Home » Data Protection » PCI and Compliance

All About the PCI Data Security Standard

More than just another data-security standard, the PCI program is corporate America's most ambitious effort yet to prove that it can self-regulate. But even a standard with everything going for it might not be enough to stop the loss of credit card data.

The PCI program is the largest, most ambitious of such efforts to date. Last autumn, American Express, MasterCard, Visa and other highly competitive rivals came together to fund an independent PCI Security Standards Council, which will promote and drive a single data-security standard. In the midst of a steady stream of credit card breach announcements from companies large and small, the message the card associations wanted to send was clear: They are doing something about the problem.

But will it be enough?

“Remember, the reason the PCI standard exists is to avoid legislation from Congress,” longtime CISO John Kirkwood says plainly. Kirkwood is no stranger to PCI. The former CISO of American Express, he is now global information security officer for $52 billion Dutch grocery-store chain Royal Ahold, where he has to make sure that subsidiaries such as Stop & Shop comply with the standard. He has dealt with his own recent security breach, involving checkout equipment tampering in at least six Stop & Shop stores in Rhode Island and Massachusetts.

“The credit card companies said, hey, wait a second, you don’t have to legislate us. We’ll regulate ourselves,” Kirkwood continues. “It’s going to be very interesting to see what happens in light of the TJX incident. I can see another [Gramm-Leach-Bliley Act], another Sarbanes-Oxley coming.” Indeed, soon after the breach was disclosed, as TJX-related cases of fraud started to surface, legislators began pointing to the incident as further proof that Congress must take action.

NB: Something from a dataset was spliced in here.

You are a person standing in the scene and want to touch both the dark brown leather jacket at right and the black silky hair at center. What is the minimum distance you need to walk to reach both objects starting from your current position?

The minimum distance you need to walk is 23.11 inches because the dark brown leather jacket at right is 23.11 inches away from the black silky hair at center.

All of which means that it’s showdown time in the battle between government regulation and preemptive industry self-regulation. Businesses that accept, process and enable credit card transactions will have to convince legislators (not to mention the American public) that the PCI program is going to prevent data breaches. If they can’t, the implications will reach far beyond the payment card industry, as the PCI standard goes down in history as nothing more than a crash test of private industry’s ability—even under the best possible circumstances—to regulate itself.

A Sharp Stick

The roots of the PCI standard date back to the summer of 2000, when Visa unveiled its “Digital Dozen” of rules that merchants needed to follow in order to accept its credit and debit cards. The requirements ranged from installing firewalls to encrypting data to restricting physical access to cardholder information. “Eventually, if we don’t have proof from an independent third party that you qualify with our requirements, we really don’t want you to take the card,” a Visa executive told CIO magazine (a sister publication to CSO) in 2002.